Cri de révolte contre la démesure des ambitions humaines, Melovivi reprend les vieux thèmes qui ont été les leitmotivs des générations de la fin du siècle denier et du début du XXIe. Le sauvetage de la planète semble être le thème central autour duquel Franckétienne place, sans discrimination, ses interrogations aussi divergentes qu'elles puissent paraître. Faisant du coq à l'âne, l'écrivain nous entraîne dans son univers spiraliste où tout converge vers la même vérité. Cependant, véritable labyrinthe psychanalytique, la démarche de Franckétienne peut facilement prêter à confusion car tout en centrant son débat sur l'environnement, l'auteur questionne l'homme, interroge son humanité et le pousse à se rechercher, à se retrouver.

Comme s'il s'agissait d'une plaidoirie pour la sagesse de la folie et contre la folie destructrice de la démesure, il accuse les hommes d'avoir, dans leur quête d'un mieux-être matériel jamais satisfait, de vouloir mener la terre à la destruction, sans jamais réellement prendre conscience des richesses de l'âme, des richesses intérieures.

Un questionnement permanent

Apologie écologique ou incitation à la quête de soi ? Tout chez Franckétienne est questionnement, jusqu'au rejet de toutes les problématiques humaines qui pose la problématique du nihilisme. Un nihilisme que le dramaturge défend avec fougue pour mieux en montrer l'absurde. Un nihilisme qui, pourtant, lui permet de mieux interroger le bien fondé de tous les idéaux et valeurs d'une société globalisante, de plus en plus asservissante.

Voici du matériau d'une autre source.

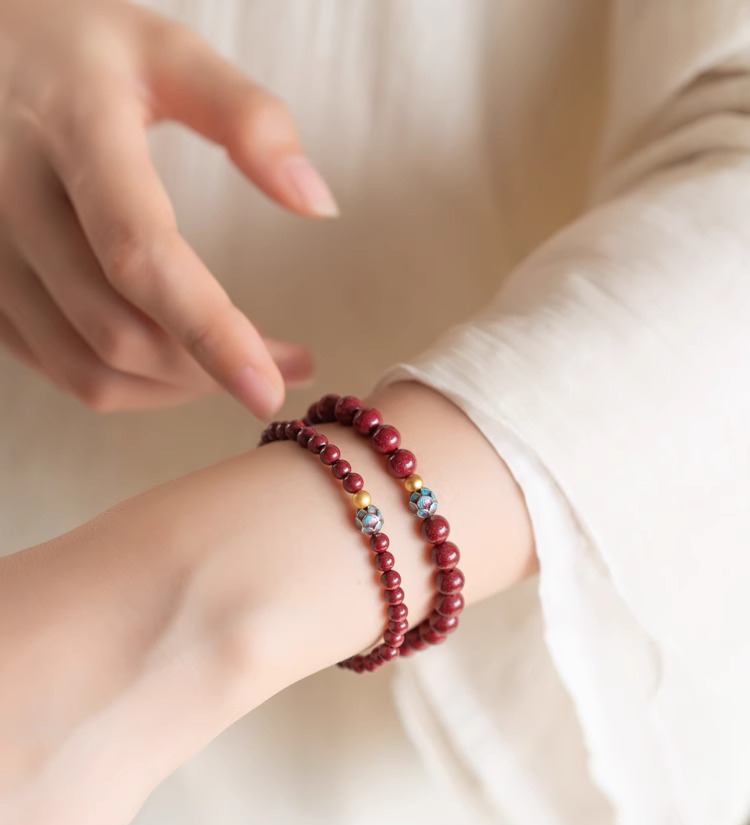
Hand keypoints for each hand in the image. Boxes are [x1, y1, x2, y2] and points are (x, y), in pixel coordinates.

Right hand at [0, 0, 336, 414]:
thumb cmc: (76, 51)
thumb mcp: (165, 51)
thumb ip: (248, 118)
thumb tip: (317, 204)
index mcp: (72, 132)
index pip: (141, 256)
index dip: (210, 333)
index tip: (271, 387)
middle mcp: (12, 200)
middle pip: (119, 333)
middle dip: (211, 370)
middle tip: (286, 366)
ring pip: (88, 370)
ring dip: (177, 389)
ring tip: (239, 366)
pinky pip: (60, 369)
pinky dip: (132, 384)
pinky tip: (179, 362)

La globalisation, concept déshumanisant dans son rejet de l'unicité de l'individu, est, selon Franckétienne, antisociale et amorale, bien que, paradoxalement, la morale à laquelle on fait référence soit, elle-même, une aberration qui ne sert qu'à asservir l'homme qui, en s'y référant, oublie de chercher ses propres vérités là où elles se trouvent à priori, à l'intérieur de lui-même.

Chronique d'une apocalypse annoncée

Franckétienne, prophétique dans Melovivi, voit venir la catastrophe. Les dangers sont là. Il prévient, il annonce. Il a, aussi, très mal. Il souffre d'être impuissant. Des hommes vont mourir, il le sent, il le sait. Il voit la terre rougie par le sang, il voit la terre trembler. Il est en colère. Il dénonce la mal-gouvernance, l'irresponsabilité des dirigeants, leur avidité, leur méchanceté et la pitoyable démagogie des gouvernants coupables, dans leur inertie et leur voracité, de laisser mourir le peuple et de détruire son habitat.

Verveux à souhait, Franckétienne se laisse aller et donne toute la mesure de sa démesure toute à la fois verbale et créatrice et, dans sa folle sagesse qui ressemblerait plutôt à une sage folie, il interroge ses questionnements et met en doute ses certitudes, recherchant la paix en lui-même, se persuadant finalement qu'il ne pourra pas changer le monde et que les choses resteront ce qu'elles sont tant que les hommes n'auront pas compris...

Compris quoi ? Une question de plus dont la réponse ne pourrait qu'amener d'autres questionnements.